***** Records for the exercise *****
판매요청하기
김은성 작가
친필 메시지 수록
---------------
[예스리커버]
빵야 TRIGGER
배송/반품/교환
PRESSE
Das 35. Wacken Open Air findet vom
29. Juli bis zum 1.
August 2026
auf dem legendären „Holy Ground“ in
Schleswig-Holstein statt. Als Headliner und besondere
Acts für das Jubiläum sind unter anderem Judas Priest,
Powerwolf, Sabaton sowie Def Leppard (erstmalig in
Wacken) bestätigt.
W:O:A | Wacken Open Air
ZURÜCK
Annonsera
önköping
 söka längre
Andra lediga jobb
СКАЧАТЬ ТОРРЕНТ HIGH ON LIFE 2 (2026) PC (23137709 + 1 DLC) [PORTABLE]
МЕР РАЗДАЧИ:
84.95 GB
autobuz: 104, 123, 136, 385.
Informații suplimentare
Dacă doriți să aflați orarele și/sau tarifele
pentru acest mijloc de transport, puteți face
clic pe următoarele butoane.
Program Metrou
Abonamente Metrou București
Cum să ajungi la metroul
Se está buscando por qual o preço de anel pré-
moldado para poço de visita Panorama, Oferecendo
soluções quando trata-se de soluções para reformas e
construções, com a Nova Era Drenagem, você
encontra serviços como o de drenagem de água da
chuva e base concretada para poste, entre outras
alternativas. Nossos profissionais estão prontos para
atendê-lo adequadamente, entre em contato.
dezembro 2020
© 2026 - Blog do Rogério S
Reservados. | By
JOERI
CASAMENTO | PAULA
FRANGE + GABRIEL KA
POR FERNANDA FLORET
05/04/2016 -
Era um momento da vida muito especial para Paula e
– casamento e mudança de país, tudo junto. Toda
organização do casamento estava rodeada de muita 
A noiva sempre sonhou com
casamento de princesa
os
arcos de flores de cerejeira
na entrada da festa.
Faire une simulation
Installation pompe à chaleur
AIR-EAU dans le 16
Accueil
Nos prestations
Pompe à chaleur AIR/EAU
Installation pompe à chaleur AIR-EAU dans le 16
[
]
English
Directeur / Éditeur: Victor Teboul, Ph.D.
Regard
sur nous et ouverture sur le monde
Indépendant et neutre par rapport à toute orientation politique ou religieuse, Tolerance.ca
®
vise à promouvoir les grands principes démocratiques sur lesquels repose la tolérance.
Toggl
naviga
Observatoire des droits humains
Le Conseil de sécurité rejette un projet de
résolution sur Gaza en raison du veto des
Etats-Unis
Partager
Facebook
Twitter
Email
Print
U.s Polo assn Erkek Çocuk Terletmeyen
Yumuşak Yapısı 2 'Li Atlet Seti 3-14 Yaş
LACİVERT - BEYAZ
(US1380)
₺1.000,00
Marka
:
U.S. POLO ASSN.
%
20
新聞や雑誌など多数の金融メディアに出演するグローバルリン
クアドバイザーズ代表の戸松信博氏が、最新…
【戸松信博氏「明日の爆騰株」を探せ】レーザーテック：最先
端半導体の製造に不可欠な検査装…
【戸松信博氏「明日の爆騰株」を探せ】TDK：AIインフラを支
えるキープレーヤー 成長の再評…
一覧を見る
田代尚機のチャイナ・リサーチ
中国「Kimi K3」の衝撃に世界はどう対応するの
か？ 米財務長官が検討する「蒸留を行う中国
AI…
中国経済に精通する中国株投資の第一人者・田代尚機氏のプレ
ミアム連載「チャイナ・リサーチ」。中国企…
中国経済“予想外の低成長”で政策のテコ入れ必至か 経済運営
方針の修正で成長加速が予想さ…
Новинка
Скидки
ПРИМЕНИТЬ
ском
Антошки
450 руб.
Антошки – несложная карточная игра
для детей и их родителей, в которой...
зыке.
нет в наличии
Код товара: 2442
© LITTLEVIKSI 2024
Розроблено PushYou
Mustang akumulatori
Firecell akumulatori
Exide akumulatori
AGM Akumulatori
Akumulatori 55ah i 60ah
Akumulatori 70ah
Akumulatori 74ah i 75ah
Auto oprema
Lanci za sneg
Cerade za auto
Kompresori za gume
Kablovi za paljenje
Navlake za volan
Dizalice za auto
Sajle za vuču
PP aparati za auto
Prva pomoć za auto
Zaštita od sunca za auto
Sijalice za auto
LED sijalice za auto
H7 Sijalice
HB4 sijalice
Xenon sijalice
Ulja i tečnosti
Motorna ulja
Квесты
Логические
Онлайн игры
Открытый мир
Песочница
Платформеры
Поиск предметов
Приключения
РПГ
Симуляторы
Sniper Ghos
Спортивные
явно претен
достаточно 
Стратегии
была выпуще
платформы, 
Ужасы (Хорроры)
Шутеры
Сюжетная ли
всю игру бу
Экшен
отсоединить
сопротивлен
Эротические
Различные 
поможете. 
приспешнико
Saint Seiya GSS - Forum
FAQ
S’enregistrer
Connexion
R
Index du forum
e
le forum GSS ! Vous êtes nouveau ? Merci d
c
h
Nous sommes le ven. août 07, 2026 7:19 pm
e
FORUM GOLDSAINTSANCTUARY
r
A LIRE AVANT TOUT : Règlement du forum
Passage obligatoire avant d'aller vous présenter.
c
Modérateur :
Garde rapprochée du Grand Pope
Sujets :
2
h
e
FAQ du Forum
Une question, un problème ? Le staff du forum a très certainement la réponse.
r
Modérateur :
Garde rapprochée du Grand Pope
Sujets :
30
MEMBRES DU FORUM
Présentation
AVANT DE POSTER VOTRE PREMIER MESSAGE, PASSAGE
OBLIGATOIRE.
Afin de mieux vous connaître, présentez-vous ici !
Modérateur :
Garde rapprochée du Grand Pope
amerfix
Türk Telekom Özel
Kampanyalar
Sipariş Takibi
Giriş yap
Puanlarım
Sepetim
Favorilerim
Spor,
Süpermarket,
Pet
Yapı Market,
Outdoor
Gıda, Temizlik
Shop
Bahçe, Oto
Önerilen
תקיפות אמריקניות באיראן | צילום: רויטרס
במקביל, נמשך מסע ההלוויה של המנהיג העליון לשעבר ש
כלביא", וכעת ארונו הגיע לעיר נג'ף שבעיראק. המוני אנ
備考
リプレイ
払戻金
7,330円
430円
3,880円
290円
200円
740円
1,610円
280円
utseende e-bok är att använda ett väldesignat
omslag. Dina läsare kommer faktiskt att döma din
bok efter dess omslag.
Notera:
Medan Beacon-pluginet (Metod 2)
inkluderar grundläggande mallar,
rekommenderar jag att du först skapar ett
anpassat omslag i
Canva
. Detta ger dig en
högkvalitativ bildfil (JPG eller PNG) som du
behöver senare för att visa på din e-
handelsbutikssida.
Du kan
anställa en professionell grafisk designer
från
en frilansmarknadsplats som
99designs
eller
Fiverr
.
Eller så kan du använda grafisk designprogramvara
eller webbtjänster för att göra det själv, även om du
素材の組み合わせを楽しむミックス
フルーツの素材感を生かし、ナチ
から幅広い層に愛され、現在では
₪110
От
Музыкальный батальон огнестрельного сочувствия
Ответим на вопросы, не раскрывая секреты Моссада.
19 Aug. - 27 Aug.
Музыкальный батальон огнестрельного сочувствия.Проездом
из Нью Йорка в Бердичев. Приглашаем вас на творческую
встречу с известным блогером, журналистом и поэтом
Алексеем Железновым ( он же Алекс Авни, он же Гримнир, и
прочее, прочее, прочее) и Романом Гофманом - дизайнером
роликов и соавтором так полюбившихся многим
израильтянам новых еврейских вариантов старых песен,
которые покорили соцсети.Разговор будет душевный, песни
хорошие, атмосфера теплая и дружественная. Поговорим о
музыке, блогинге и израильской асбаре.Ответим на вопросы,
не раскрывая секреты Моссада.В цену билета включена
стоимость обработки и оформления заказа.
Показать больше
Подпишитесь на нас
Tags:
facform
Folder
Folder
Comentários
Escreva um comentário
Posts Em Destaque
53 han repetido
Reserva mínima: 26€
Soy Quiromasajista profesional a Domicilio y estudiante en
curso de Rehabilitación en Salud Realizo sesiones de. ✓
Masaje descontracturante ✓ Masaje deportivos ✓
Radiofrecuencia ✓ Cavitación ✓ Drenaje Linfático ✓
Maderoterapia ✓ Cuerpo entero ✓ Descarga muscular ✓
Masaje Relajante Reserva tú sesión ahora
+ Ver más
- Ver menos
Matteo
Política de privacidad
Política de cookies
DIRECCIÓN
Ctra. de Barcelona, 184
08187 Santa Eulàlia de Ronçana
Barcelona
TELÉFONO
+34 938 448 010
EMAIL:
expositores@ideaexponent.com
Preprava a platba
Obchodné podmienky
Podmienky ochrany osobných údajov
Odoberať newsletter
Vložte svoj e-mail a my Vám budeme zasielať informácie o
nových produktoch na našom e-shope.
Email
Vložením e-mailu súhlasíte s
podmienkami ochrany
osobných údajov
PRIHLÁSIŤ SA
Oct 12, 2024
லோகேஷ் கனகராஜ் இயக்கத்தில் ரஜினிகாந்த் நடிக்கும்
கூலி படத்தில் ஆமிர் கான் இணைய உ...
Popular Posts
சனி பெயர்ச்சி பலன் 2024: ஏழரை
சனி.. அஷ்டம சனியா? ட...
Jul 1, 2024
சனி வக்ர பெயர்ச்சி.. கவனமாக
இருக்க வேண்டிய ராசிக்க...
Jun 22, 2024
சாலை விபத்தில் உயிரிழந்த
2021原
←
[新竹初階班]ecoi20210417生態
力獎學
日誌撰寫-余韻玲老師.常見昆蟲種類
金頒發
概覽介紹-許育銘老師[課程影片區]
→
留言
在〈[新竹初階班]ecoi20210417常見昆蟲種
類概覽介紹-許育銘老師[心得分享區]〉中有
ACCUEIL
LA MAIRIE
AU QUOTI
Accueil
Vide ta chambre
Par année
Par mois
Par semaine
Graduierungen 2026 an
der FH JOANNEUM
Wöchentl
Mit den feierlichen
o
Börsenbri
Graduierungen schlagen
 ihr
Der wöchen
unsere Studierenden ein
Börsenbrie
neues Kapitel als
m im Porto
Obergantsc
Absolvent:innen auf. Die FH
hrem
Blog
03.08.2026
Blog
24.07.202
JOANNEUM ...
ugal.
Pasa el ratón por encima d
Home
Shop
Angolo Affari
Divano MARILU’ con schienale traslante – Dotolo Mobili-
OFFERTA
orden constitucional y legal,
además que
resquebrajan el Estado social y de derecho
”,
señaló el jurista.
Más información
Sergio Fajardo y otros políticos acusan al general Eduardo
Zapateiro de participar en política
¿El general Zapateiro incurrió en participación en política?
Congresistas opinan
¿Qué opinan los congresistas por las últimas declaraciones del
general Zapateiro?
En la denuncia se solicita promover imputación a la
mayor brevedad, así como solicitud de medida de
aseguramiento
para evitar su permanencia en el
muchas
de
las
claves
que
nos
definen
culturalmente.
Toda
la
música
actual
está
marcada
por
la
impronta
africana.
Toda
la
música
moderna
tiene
*****
[Work instruction]
From the start of the material through the line containing "autobuz: 104, 123, 136, 385.", inclusive, substitute "berühmten" for "legendären" and repeat those lines with nothing else altered.

[Expected answer]
판매요청하기
김은성 작가
친필 메시지 수록
---------------
[예스리커버]
빵야 TRIGGER
배송/반품/교환
PRESSE
Das 35. Wacken Open Air findet vom
29. Juli bis zum 1.
August 2026
auf dem berühmten „Holy Ground“ in
Schleswig-Holstein statt. Als Headliner und besondere
Acts für das Jubiläum sind unter anderem Judas Priest,
Powerwolf, Sabaton sowie Def Leppard (erstmalig in
Wacken) bestätigt.
W:O:A | Wacken Open Air
ZURÜCK
Annonsera
önköping
 söka längre
Andra lediga jobb
СКАЧАТЬ ТОРРЕНТ HIGH ON LIFE 2 (2026) PC (23137709 + 1 DLC) [PORTABLE]
МЕР РАЗДАЧИ:
84.95 GB
autobuz: 104, 123, 136, 385.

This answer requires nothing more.